Andrews did not reveal how long stay-at-home orders would remain in place, saying officials would "look at all the different options".
Meanwhile neighboring New South Wales state, which includes Australia's most populous city of Sydney, posted 1,218 new cases on Sunday — pushing the country's overall daily caseload to a fresh all-time high.
Almost 19,000 cases have been detected in the state of about eight million people since the Delta variant outbreak began in mid-June.
But with vaccination rates now surging in New South Wales and authorities predicting 70 percent of adults there will be fully vaccinated by October, residents weary of prolonged restrictions have been promised some modest freedoms.

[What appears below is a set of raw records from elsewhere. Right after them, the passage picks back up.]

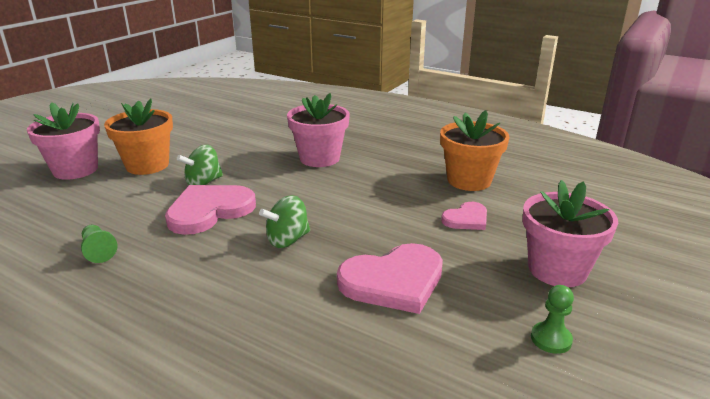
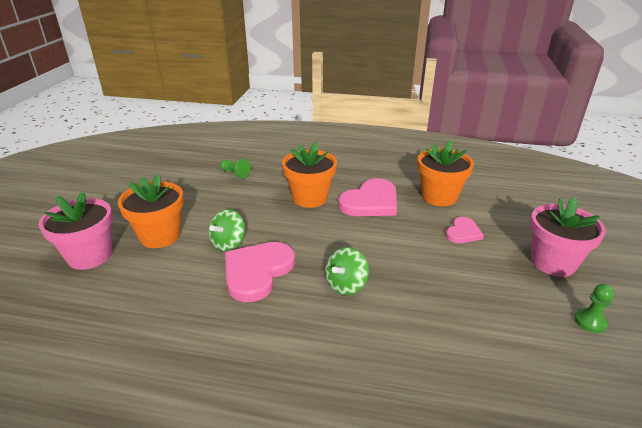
camera: 20 degrees left, 5 degrees up
(98, 251) = (188, 339): green pawn -> green pawn (235, 173)
(319, 158) = (310, 198): pink flower pot -> orange flower pot
(393, 281) = (454, 302): pink heart -> pink heart (370, 202)

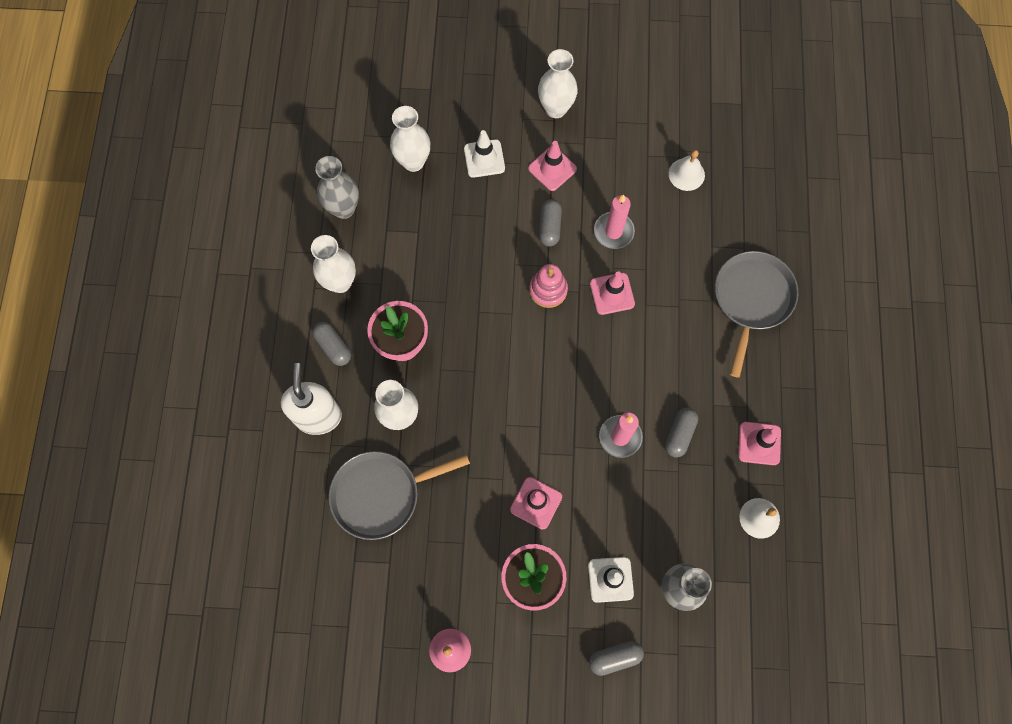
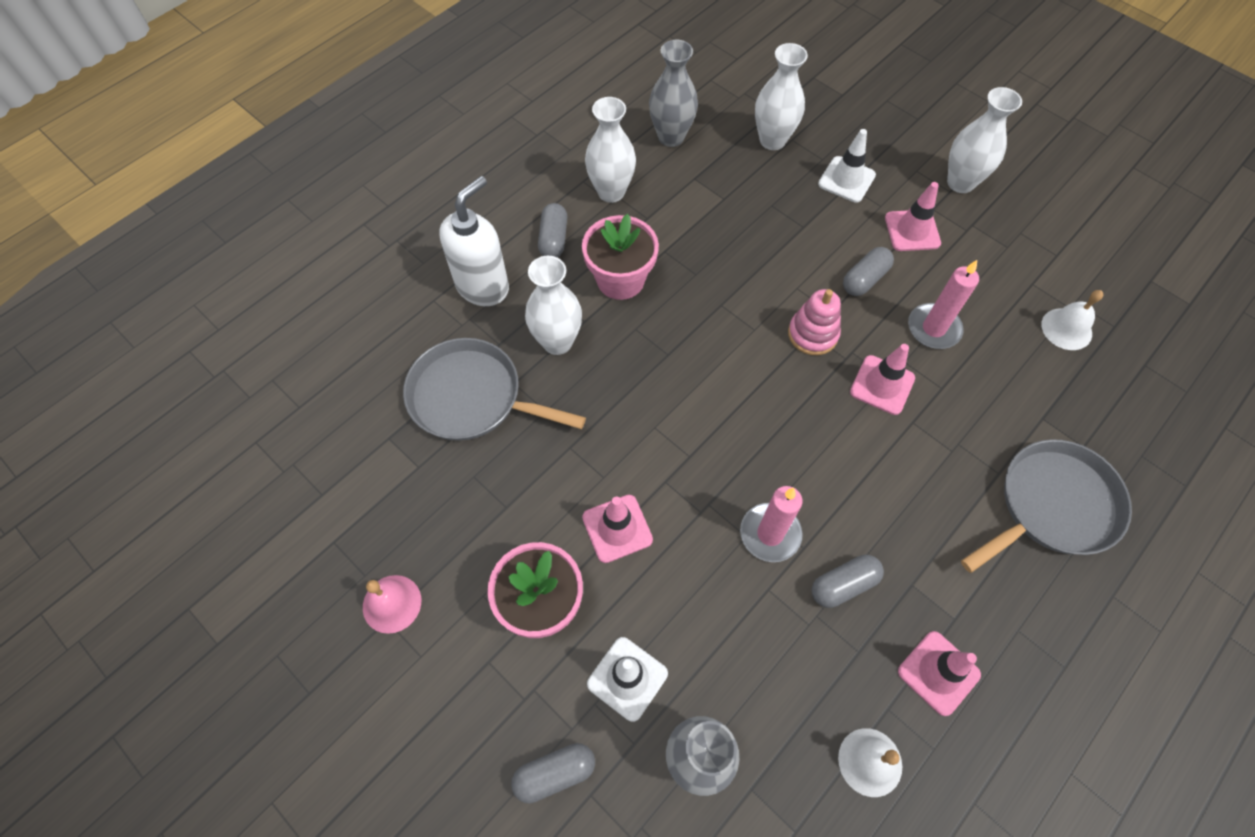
camera: 40 degrees right, 10 degrees down
(615, 658) = (555, 773): grey capsule -> grey capsule turned 45 degrees counterclockwise

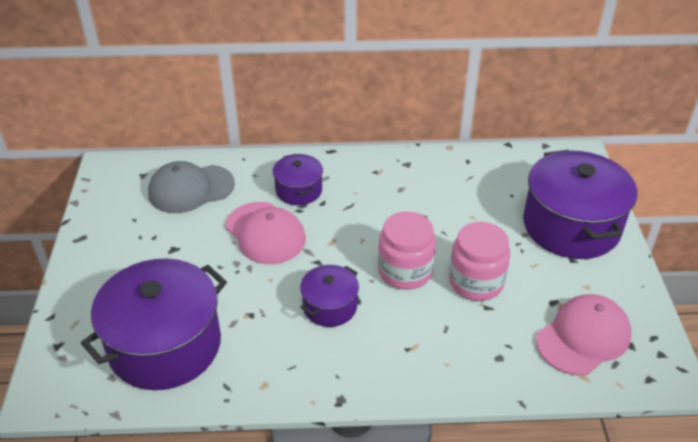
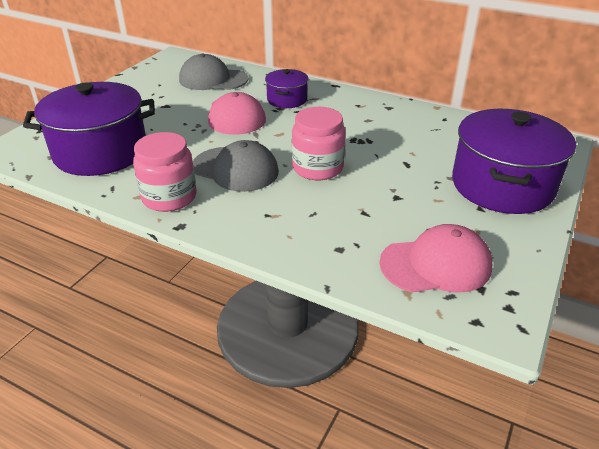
camera: 30 degrees right, 5 degrees down
(330, 306) = (235, 169): purple pot -> grey cap
(476, 282) = (371, 193): pink jar -> pink jar (169, 197)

In non-hotspot areas, five fully vaccinated adults will be able to gather outside for up to an hour from mid-September while authorities have also signaled small weddings will soon be allowed.
Australian leaders have agreed on a national roadmap for reopening the country once vaccination targets of 70 and 80 percent are reached in each state and territory.
The nation has recorded more than 51,000 cases of
COVID-19 and almost 1,000 deaths in a population of 25 million since the start of the pandemic.